--- PASSAGE GIVEN ---

This is a active speaker construction that works on a 12V battery. The speaker gives you the opportunity to throw a party on any given location.

The first part of the instructable consist of making the speaker box. The second part consist of installing the speakers and the amplifiers.

http://blog.wdka.nl/make/2008/05/13/joris-mobilesoundsystem/

STEP 1: Size of the Box

To determine the size of your speaker boxes you got to have the speaker drivers. For the material of the speaker box best use MDF, it's heavy but relatively cheap and it has a high level of density which makes it perfect for speaker boxes.

You also need some screws, nails (optional), glue, a filler to stuff the box with (like polyfill) and silicon to seal the edges.

For tools you need a saw, screwdriver, centimetre, a drill, compasses and a jigsaw.

I split it into two boxes; one for two sub woofer speakers and one for three woofers and two tweeters.

To determine the size of your boxes check the optimal volume and displacement for each driver. For the two 15 inch sub woofers I use a case os 92 by 65 by 40 cm (internal dimensions) For the other case I use 92 by 65 by 30. The MDF I use is 15mm thick.

STEP 2: Putting the Pieces Together

Saw the MDF into the right dimensions and put these together using the nails the screws and the glue.

STEP 3: Using Braces

Use braces to prevent the box from flexing. A brace is a piece of wood inside of the box. There are different ways a speaker can be braced:

STEP 4: Using Battans

Battans is another type of bracing that is used to secure all the edges of the box. It is a thin piece of wood that runs along the joints of the box. It does't need to cover the entire length, about 2/3 should do it.

STEP 5: Making the Speaker Holes

For the making of the speaker holes you need a jigsaw. Put the actual speaker on the place where you want the hole to be. Allign these, subtract 1 to 1.5 cm with your compasses. Drill a hole in the middle so you can put the jigsaw in. When you have done this you can start sawing out the hole.

STEP 6: Finish the Box

Now you can assemble the parts. I've put the top in a little deeper so and covered the sides with a little piece of wood (same as I've used for the battans). This way, when I put the speakers in it they don't stand out.

Since my mobile sound system is going to be used outdoors I needed something to protect the wood from mother nature. I therefore used not regular paint but tar. This doesn't really look very smooth, but it will protect my speakers better than regular household paint.

So the speaker box is almost ready now, only got to stuff it and silicon the inner edges. With the stuffing I'm going to wait for a while because I'm first going to build in the amplifiers.

(note: when using silicon to seal the edges, wait at least one day to put in the speakers, the fumes can eat away your speakers)

STEP 7: The Amplifiers

For the total of 7 speakers I use 3 amplifiers. One for the bass, one for the mids and one for the tweeters. Since the bass uses the most power, it's recommandeble to give the bass the amplifier with the highest output.

--- DATASET RECORDS ---

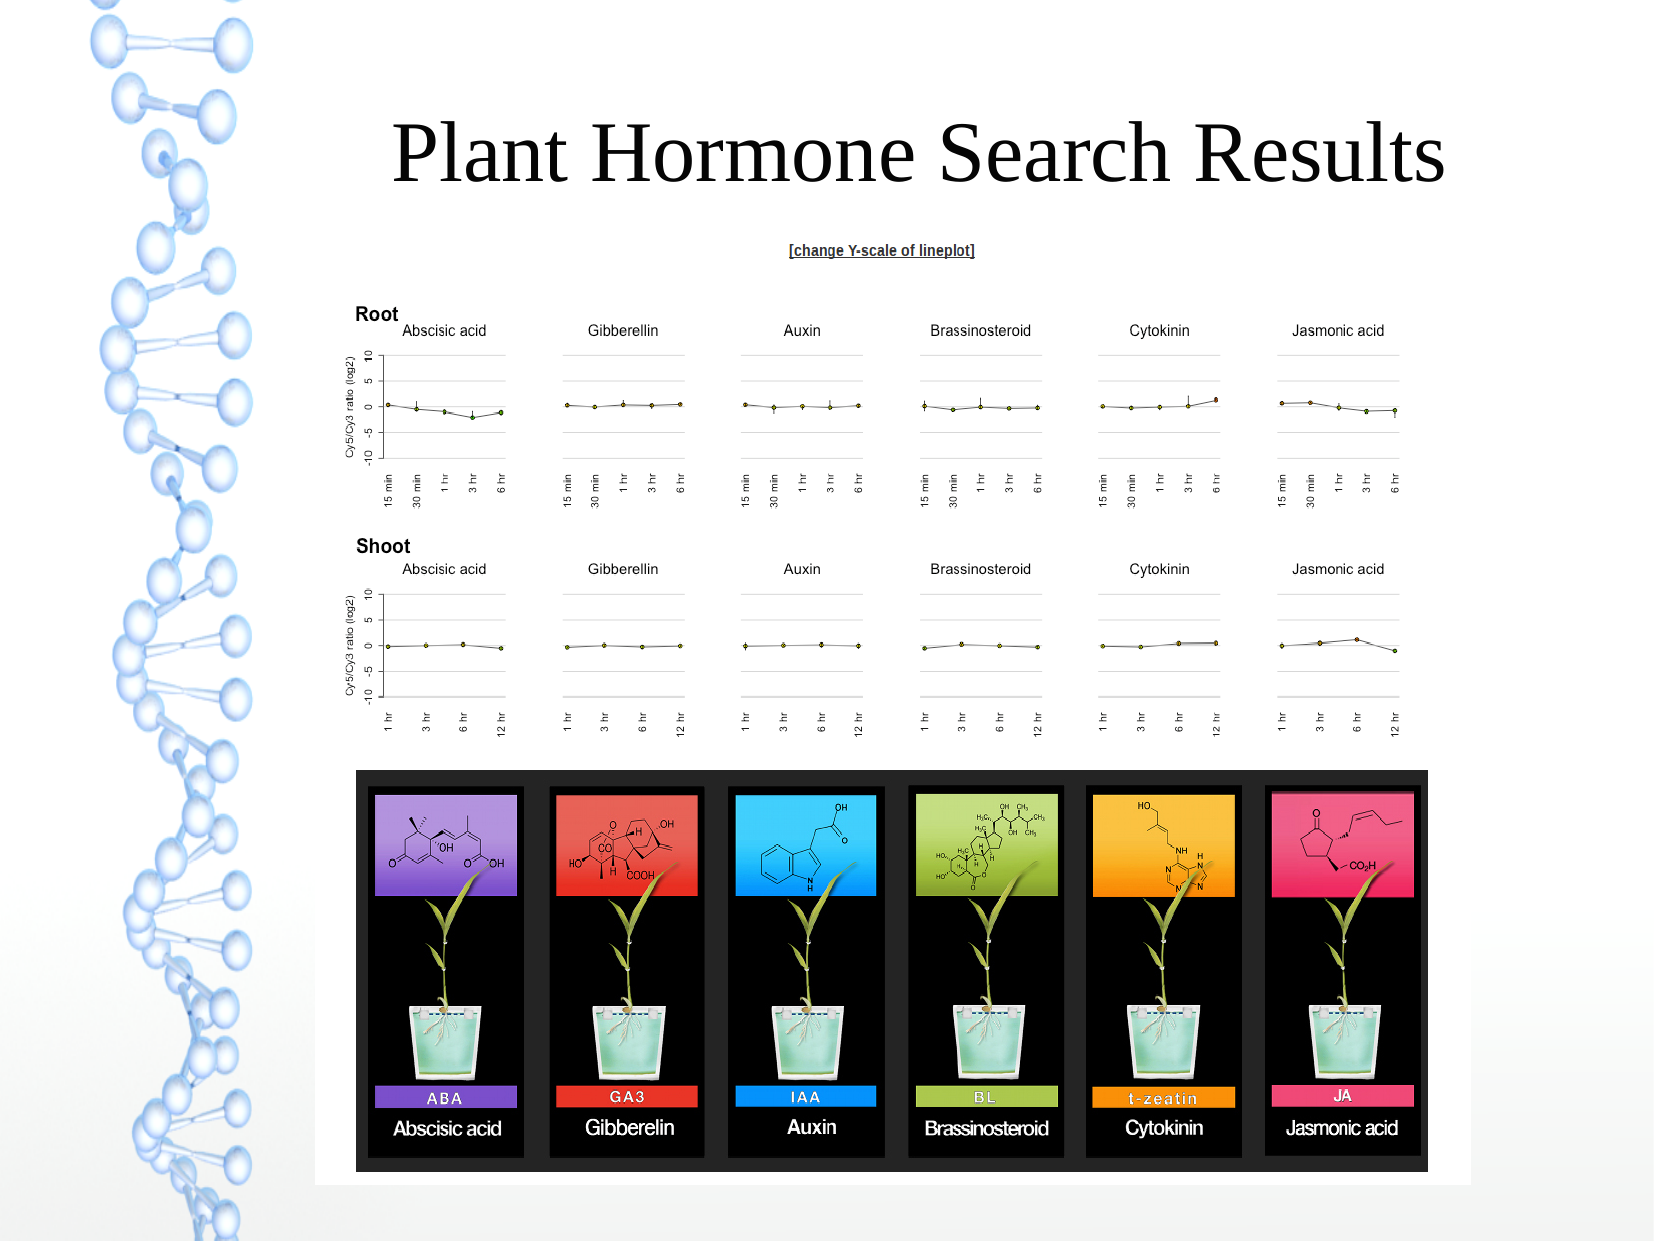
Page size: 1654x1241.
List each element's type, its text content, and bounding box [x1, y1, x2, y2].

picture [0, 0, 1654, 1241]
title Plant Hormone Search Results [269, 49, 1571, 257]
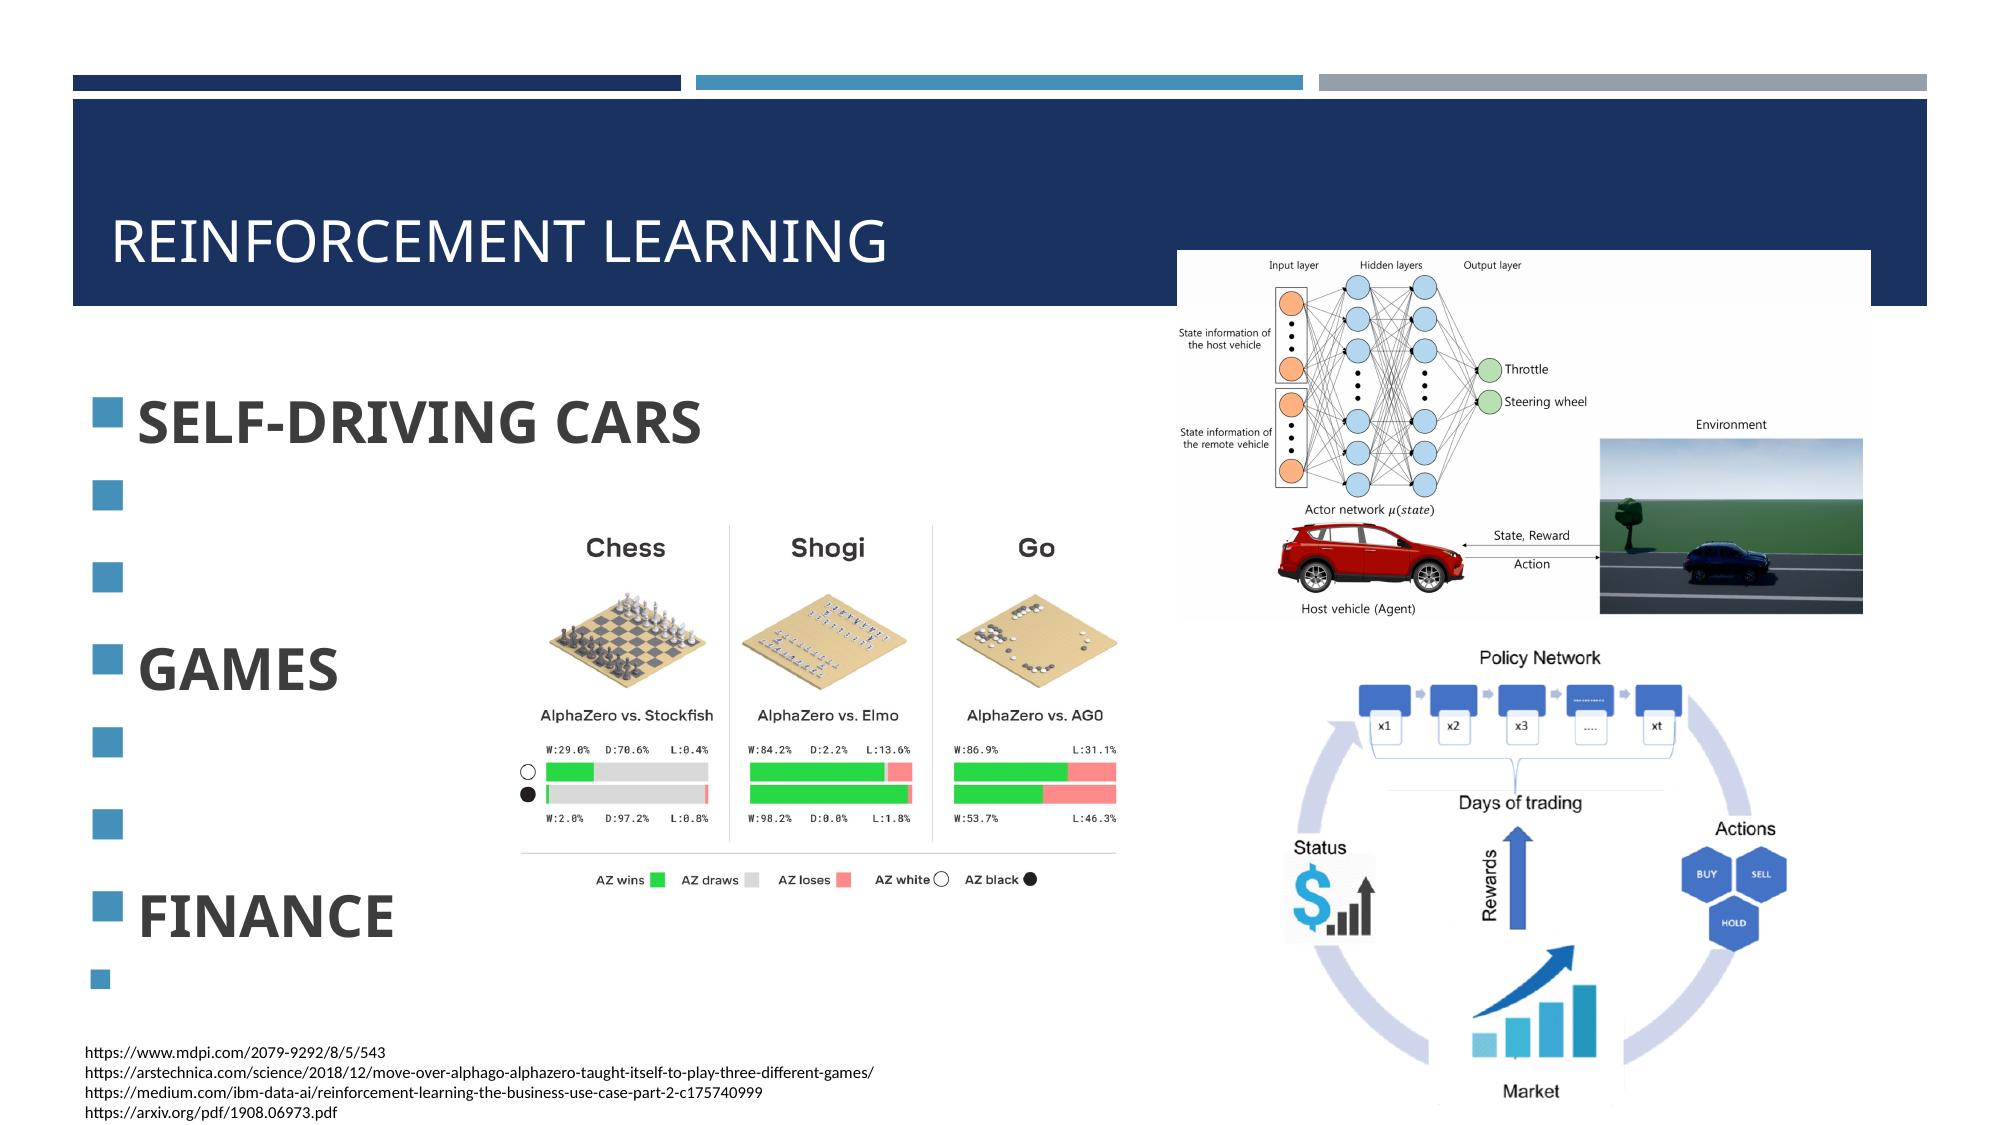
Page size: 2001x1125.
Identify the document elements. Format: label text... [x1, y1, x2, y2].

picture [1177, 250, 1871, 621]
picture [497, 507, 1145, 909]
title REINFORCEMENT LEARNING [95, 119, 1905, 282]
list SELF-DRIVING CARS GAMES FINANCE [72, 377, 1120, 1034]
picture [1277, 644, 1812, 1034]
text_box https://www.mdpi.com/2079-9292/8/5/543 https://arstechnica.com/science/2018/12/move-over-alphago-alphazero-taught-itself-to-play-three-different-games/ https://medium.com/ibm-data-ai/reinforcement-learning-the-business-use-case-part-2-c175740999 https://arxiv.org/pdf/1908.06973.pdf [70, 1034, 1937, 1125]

---

* **SHORT TASK 1**
In the speaker box instructions, quote the stretch from "You also need" through "is 15mm thick.".
* **SHORT TASK 2**
Extend the speaker box instructions from the point where they stop.
You won't need the records here.

* **WRITTEN ANSWER 1**
You also need some screws, nails (optional), glue, a filler to stuff the box with (like polyfill) and silicon to seal the edges.

For tools you need a saw, screwdriver, centimetre, a drill, compasses and a jigsaw.

I split it into two boxes; one for two sub woofer speakers and one for three woofers and two tweeters.

To determine the size of your boxes check the optimal volume and displacement for each driver. For the two 15 inch sub woofers I use a case os 92 by 65 by 40 cm (internal dimensions) For the other case I use 92 by 65 by 30. The MDF I use is 15mm thick.

* **WRITTEN ANSWER 2**
I use car amplifiers because they are already set for working on a 12V battery.

Installing the amps:

Put a little strip of rubber between the the amp and the wood, then screw the amp to the speaker box. It's now a little shock proof.

Connection the amps:

You need to drill some holes in the speaker box, for each amp 3 holes for power, and in each box 2 holes for your line input. I also put a "threw" in one of the boxes (2 holes).

The power connection from a 12V amplifier contains three switches, a GND, a RMT and a +12V:
-The GND is the GROUND and is supposed to be connected to the - on the battery.

-The RMT is the REMOTE, this is supposed to be the switch that turns the amp on and off. You can use a actual switch here, I didn't use a switch. I switch it in manual by connecting it on and off the 12V battery. The RMT is supposed to be connected to the + on the battery. (Note: if the RMT doesn't get power, the amp doesn't work, because it's "off")

-The +12V is supposed to be connected to the + on the 12V battery

For the line-in, the amps have a tulp connection. Since I go from one source to three amps I needed to split the signal. I therefore used 2 X "2x tulp female to 2x tulp male / 2x tulp female".

Use the speaker connection from the amp to connect your speakers. If you only connect 1 speaker to each amplifier you can use the bridged connection. If you use more than one speaker try to use equal speakers. Don't connect three or five, always try to equalize the output. Best just don't use more than two speakers directly for each amp. Except when the amp has more outputs.

STEP 8: Using a Cross-over

In a 3-way system you split the frequency (hertz) that every amp sends to the speakers. This way the bass gets only the low frequencies, the mid speakers the mid frequencies etc. Therefore you use a cross-over. I was lucky that most amplifiers I used already contained a cross-over. I used one extra passive cross-over.

STEP 9: The 12V Battery

The battery that I use is 105Ah. With the use of Ohm's law you can calculate the time the battery should run on your system.

When using such a amount of power from a 12V battery make sure you use thick power cables, else your system simply doesn't get enough power to reach his maximum.

STEP 10: Finish the Speaker

Now that everything is installed and the box is stuffed you can screw on the speaker drivers. Make sure that you mount all the screws. To prevent the speaker vibrating on the wood (and making a awful sound) I have placed a piece of carpet in between.

Now you're ready to hook up you're mp3, mic, or whatever you want to connect to the speaker and terrorize your neighbourhood.

peace,
joris

34 Comments

i use ether 2 large truck batteries and a 50 amp charger or a 100amp charger alone.

but i thing you would have respect for my ghetto setup.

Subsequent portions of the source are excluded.